For the listing below, return the line containing "merged and statisticed.", the line containing "## Runing test", and all lines in between, exactly as written and nothing else.

§ Dataset content:
━━━━

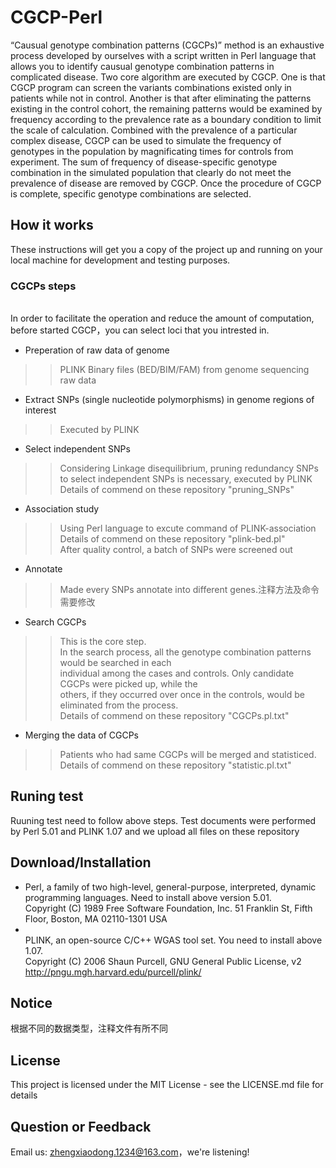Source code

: # CGCP-Perl
“Causual genotype combination patterns (CGCPs)” method is an exhaustive process developed by ourselves with a script written in Perl language that allows you to identify causual genotype combination patterns in complicated disease.
Two core algorithm are executed by CGCP. One is that CGCP program can screen the variants combinations existed only in patients while not in control. Another is that after eliminating the patterns existing in the control cohort, the remaining patterns would be examined by frequency according to the prevalence rate as a boundary condition to limit the scale of calculation. Combined with the prevalence of a particular complex disease, CGCP can be used to simulate the frequency of genotypes in the population by magnificating times for controls from experiment. The sum of frequency of disease-specific genotype combination in the simulated population that clearly do not meet the prevalence of disease are removed by CGCP. Once the procedure of CGCP is complete, specific genotype combinations are selected.

## How it works
These instructions will get you a copy of the project up and running on your local machine for development and testing purposes. 

### CGCPs steps
<br> In order to facilitate the operation and reduce the amount of computation, before started CGCP，you can select loci that you intrested in. 
* Preperation of raw data of genome
>> PLINK Binary files (BED/BIM/FAM) from genome sequencing raw data
* Extract SNPs (single nucleotide polymorphisms) in genome regions of interest
>> Executed by PLINK 
* Select independent SNPs
>> Considering Linkage disequilibrium, pruning redundancy SNPs to select independent SNPs is necessary, executed by PLINK
>> <br> Details of commend on these repository "pruning_SNPs" 
* Association study
>> Using Perl language to excute command of PLINK-association
>> <br> Details of commend on these repository "plink-bed.pl"
>> <br> After quality control, a batch of SNPs were screened out
* Annotate
>> Made every SNPs annotate into different genes.注释方法及命令需要修改
* Search CGCPs
>> This is the core step. 
>> <br> In the search process, all the genotype combination patterns would be searched in each
>> <br> individual among the cases and controls. Only candidate CGCPs were picked up, while the
>> <br> others, if they occurred over once in the controls, would be eliminated from the process.
>> <br> Details of commend on these repository "CGCPs.pl.txt"
* Merging the data of CGCPs 
>> Patients who had same CGCPs will be merged and statisticed.
>> <br> Details of commend on these repository "statistic.pl.txt"

## Runing test
Ruuning test need to follow above steps. Test documents were performed by Perl 5.01 and PLINK 1.07 and we upload all files on these repository

## Download/Installation
* Perl, a family of two high-level, general-purpose, interpreted, dynamic programming languages. Need to install above version 5.01.
<br> Copyright (C) 1989 Free Software Foundation, Inc. 51 Franklin St, Fifth Floor, Boston, MA  02110-1301  USA
* <br> PLINK, an open-source C/C++ WGAS tool set. You need to install above 1.07.
<br> Copyright (C) 2006 Shaun Purcell, GNU General Public License, v2  http://pngu.mgh.harvard.edu/purcell/plink/ 

## Notice
根据不同的数据类型，注释文件有所不同

## License
This project is licensed under the MIT License - see the LICENSE.md file for details

## Question or Feedback
Email us: zhengxiaodong.1234@163.com，we're listening!
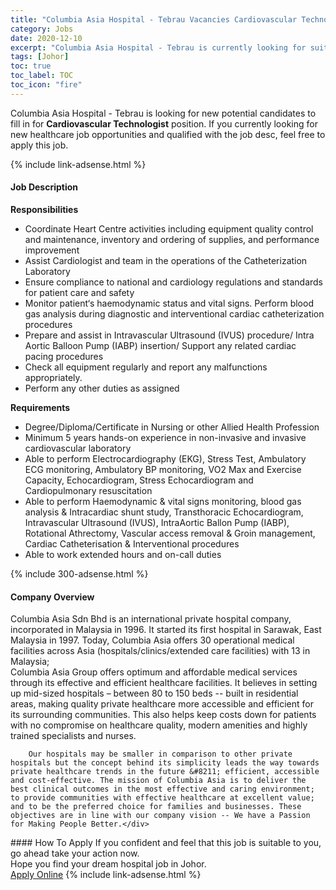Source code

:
 ```yaml
---
title: "Columbia Asia Hospital - Tebrau Vacancies Cardiovascular Technologist" 
category: Jobs 
date: 2020-12-10 
excerpt: "Columbia Asia Hospital - Tebrau is currently looking for suitable person to fill in the Cardiovascular Technologist which positioned at Johor" 
tags: [Johor] 
toc: true 
toc_label: TOC 
toc_icon: "fire" 
--- 
```


<p>Columbia Asia Hospital - Tebrau is looking for new potential candidates to fill in for <b>Cardiovascular Technologist</b> position. If you currently looking for new healthcare job opportunities and qualified with the job desc, feel free to apply this job.
</p>{% include link-adsense.html %} 
<div><div><div><h4>Job Description</h4></div></div><div><div><span><div><div><strong>Responsibilities</strong></div><ul><li>Coordinate Heart Centre activities including equipment quality control and maintenance, inventory and ordering of supplies, and performance improvement</li><li>Assist Cardiologist and team in the operations of the Catheterization Laboratory</li><li>Ensure compliance to national and cardiology regulations and standards for patient care and safety</li><li>Monitor patient&#8216;s haemodynamic status and vital signs. Perform blood gas analysis during diagnostic and interventional cardiac catheterization procedures</li><li>Prepare and assist in Intravascular Ultrasound (IVUS) procedure/ Intra Aortic Balloon Pump (IABP) insertion/ Support any related cardiac pacing procedures</li><li>Check all equipment regularly and report any malfunctions appropriately.</li><li>Perform any other duties as assigned</li></ul><div><strong>Requirements</strong></div><ul><li>Degree/Diploma/Certificate in Nursing or other Allied Health Profession</li><li>Minimum 5 years hands-on experience in non-invasive and invasive cardiovascular laboratory</li><li>Able to perform Electrocardiography (EKG), Stress Test, Ambulatory ECG monitoring, Ambulatory BP monitoring, VO2 Max and Exercise Capacity, Echocardiogram, Stress Echocardiogram and Cardiopulmonary resuscitation</li><li>Able to perform Haemodynamic &amp; vital signs monitoring, blood gas analysis &amp; Intracardiac shunt study, Transthoracic Echocardiogram, Intravascular Ultrasound (IVUS), IntraAortic Ballon Pump (IABP), Rotational Athrectomy, Vascular access removal &amp; Groin management, Cardiac Catheterisation &amp; Interventional procedures</li><li>Able to work extended hours and on-call duties</li></ul></div></span></div></div></div> 
{% include 300-adsense.html %} 
<div><div><div><h4>Company Overview</h4></div></div><div><div><span><div><div>
<div>
<div>
			Columbia Asia Sdn Bhd is an international private hospital company, incorporated in Malaysia in 1996. It started its first hospital in Sarawak, East Malaysia in 1997. Today, Columbia Asia offers 30 operational medical facilities across Asia (hospitals/clinics/extended care facilities) with 13 in Malaysia;</div>
<div>
			Columbia Asia Group offers optimum and affordable medical services through its effective and efficient healthcare facilities. It believes in setting up mid-sized hospitals &#8211; between 80 to 150 beds -- built in residential areas, making quality private healthcare more accessible and efficient for its surrounding communities. This also helps keep costs down for patients with no compromise on healthcare quality, modern amenities and highly trained specialists and nurses.</div>
		
		Our hospitals may be smaller in comparison to other private hospitals but the concept behind its simplicity leads the way towards private healthcare trends in the future &#8211; efficient, accessible and cost-effective. The mission of Columbia Asia is to deliver the best clinical outcomes in the most effective and caring environment; to provide communities with effective healthcare at excellent value; and to be the preferred choice for families and businesses. These objectives are in line with our company vision -- We have a Passion for Making People Better.</div>
</div></div></span></div></div></div> 
#### How To Apply 
If you confident and feel that this job is suitable to you, go ahead take your action now. <br/> 
Hope you find your dream hospital job in Johor. <br/> 
<a href="https://www.jobstreet.com.my/en/job/cardiovascular-technologist-4441809?jobId=jobstreet-my-job-4441809&sectionRank=1&token=0~02766865-2f4f-465b-8586-5f06e4b1ecfd&fr=SRP%20View%20In%20New%20Ta" class="btn btn--warning" target="_blank" rel="nofollow noopenner">Apply Online</a> 
{% include link-adsense.html %} 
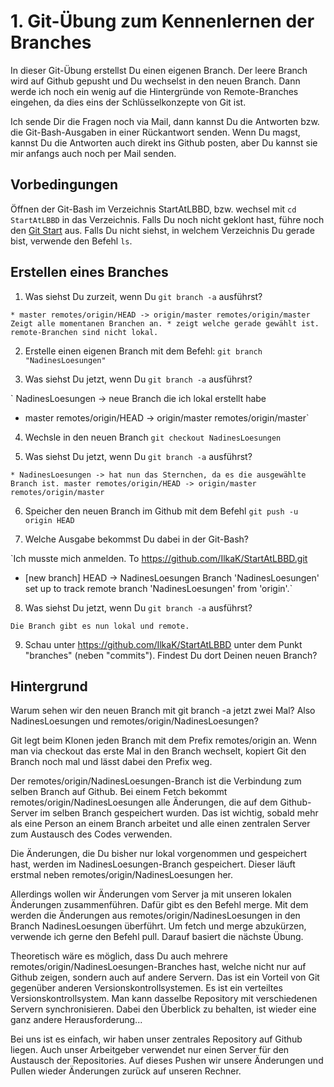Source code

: # 1. Git-Übung zum Kennenlernen der Branches #

In dieser Git-Übung erstellst Du einen eigenen Branch. Der leere Branch wird auf Github gepusht und Du wechselst in den neuen Branch. Dann werde ich noch ein wenig auf die Hintergründe von Remote-Branches eingehen, da dies eins der Schlüsselkonzepte von Git ist.

Ich sende Dir die Fragen noch via Mail, dann kannst Du die Antworten bzw. die Git-Bash-Ausgaben in einer Rückantwort senden. Wenn Du magst, kannst Du die Antworten auch direkt ins Github posten, aber Du kannst sie mir anfangs auch noch per Mail senden.

## Vorbedingungen ##
Öffnen der Git-Bash im Verzeichnis StartAtLBBD, bzw. wechsel mit `cd StartAtLBBD` in das Verzeichnis. Falls Du noch nicht geklont hast, führe noch den [Git Start](./GitStart.md) aus. Falls Du nicht siehst, in welchem Verzeichnis Du gerade bist, verwende den Befehl `ls`. 

## Erstellen eines Branches ##

1. Was siehst Du zurzeit, wenn Du `git branch -a` ausführst?

`* master
  remotes/origin/HEAD -> origin/master
  remotes/origin/master
Zeigt alle momentanen Branchen an. * zeigt welche gerade gewählt ist.
remote-Branchen sind nicht lokal.`

2. Erstelle einen eigenen Branch mit dem Befehl: `git branch "NadinesLoesungen"`

3. Was siehst Du jetzt, wenn Du `git branch -a` ausführst?

`  NadinesLoesungen  -> neue Branch die ich lokal erstellt habe
* master remotes/origin/HEAD -> origin/master remotes/origin/master`

4. Wechsle in den neuen Branch `git checkout NadinesLoesungen`

5. Was siehst Du jetzt, wenn Du `git branch -a` ausführst?

`* NadinesLoesungen -> hat nun das Sternchen, da es die ausgewählte Branch ist.
  master
  remotes/origin/HEAD -> origin/master
  remotes/origin/master`

6. Speicher den neuen Branch im Github mit dem Befehl `git push -u origin HEAD`

7. Welche Ausgabe bekommst Du dabei in der Git-Bash?

`Ich musste mich anmelden. 
To https://github.com/IlkaK/StartAtLBBD.git
* [new branch]      HEAD -> NadinesLoesungen Branch 'NadinesLoesungen' set up to track remote branch 'NadinesLoesungen' from 'origin'.`

8. Was siehst Du jetzt, wenn Du `git branch -a` ausführst?

`Die Branch gibt es nun lokal und remote.`

9. Schau unter https://github.com/IlkaK/StartAtLBBD unter dem Punkt "branches" (neben "commits").
Findest Du dort Deinen neuen Branch?

## Hintergrund ##

Warum sehen wir den neuen Branch mit git branch -a jetzt zwei Mal? Also NadinesLoesungen und remotes/origin/NadinesLoesungen?

Git legt beim Klonen jeden Branch mit dem Prefix remotes/origin an. Wenn man via checkout das erste Mal in den Branch wechselt, kopiert Git den Branch noch mal und lässt dabei den Prefix weg. 

Der remotes/origin/NadinesLoesungen-Branch ist die Verbindung zum selben Branch auf Github. Bei einem Fetch bekommt remotes/origin/NadinesLoesungen alle Änderungen, die auf dem Github-Server im selben Branch gespeichert wurden. Das ist wichtig, sobald mehr als eine Person an einem Branch arbeitet und alle einen zentralen Server zum Austausch des Codes verwenden.

Die Änderungen, die Du bisher nur lokal vorgenommen und gespeichert hast, werden im NadinesLoesungen-Branch gespeichert. Dieser läuft erstmal neben remotes/origin/NadinesLoesungen her. 

Allerdings wollen wir Änderungen vom Server ja mit unseren lokalen Änderungen zusammenführen. Dafür gibt es den Befehl merge. Mit dem werden die Änderungen aus remotes/origin/NadinesLoesungen in den Branch NadinesLoesungen überführt. Um fetch und merge abzukürzen, verwende ich gerne den Befehl pull. Darauf basiert die nächste Übung.

Theoretisch wäre es möglich, dass Du auch mehrere remotes/origin/NadinesLoesungen-Branches hast, welche nicht nur auf Github zeigen, sondern auch auf andere Servern. Das ist ein Vorteil von Git gegenüber anderen Versionskontrollsystemen. Es ist ein verteiltes Versionskontrollsystem. Man kann dasselbe Repository mit verschiedenen Servern synchronisieren. Dabei den Überblick zu behalten, ist wieder eine ganz andere Herausforderung...

Bei uns ist es einfach, wir haben unser zentrales Repository auf Github liegen. Auch unser Arbeitgeber verwendet nur einen Server für den Austausch der Repositories. Auf dieses Pushen wir unsere Änderungen und Pullen wieder Änderungen zurück auf unseren Rechner.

━━━━

§ Result:
>> Patients who had same CGCPs will be merged and statisticed.
>> <br> Details of commend on these repository "statistic.pl.txt"

## Runing test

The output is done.